Information supplied ->

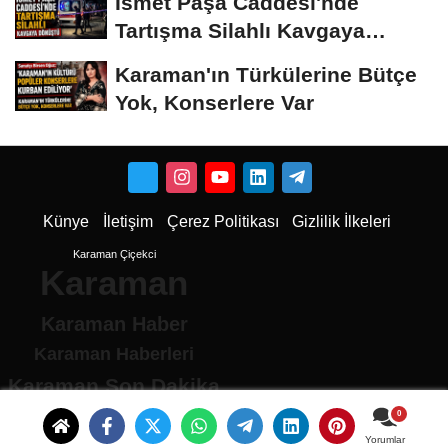
İsmet Paşa Caddesi'nde
Tartışma Silahlı Kavgaya
Dönüştü
Karaman'ın Türkülerine Bütçe
Yok, Konserlere Var
Künye
İletişim
Çerez Politikası
Gizlilik İlkeleri
Karaman Çiçekci
Karaman
Karaman Haber
Karaman Haberleri
Karaman Son Dakika
Karaman son dakika Haberleri
Karamandan haberler
Yorumlar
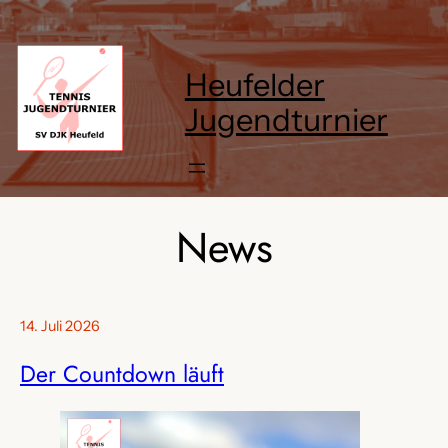
Heufelder
Jugendturnier
News
14. Juli 2026
Der Countdown läuft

Activity -> The entries are to be copied exactly, and each image is to be omitted.

Written response ->
İsmet Paşa Caddesi'nde
Tartışma Silahlı Kavgaya
Dönüştü
Karaman'ın Türkülerine Bütçe
Yok, Konserlere Var
Künye
İletişim
Çerez Politikası
Gizlilik İlkeleri
Karaman Çiçekci
Karaman
Karaman Haber
Karaman Haberleri
Karaman Son Dakika
Karaman son dakika Haberleri
Karamandan haberler
Yorumlar
Heufelder
Jugendturnier
News
14. Juli 2026
Der Countdown läuft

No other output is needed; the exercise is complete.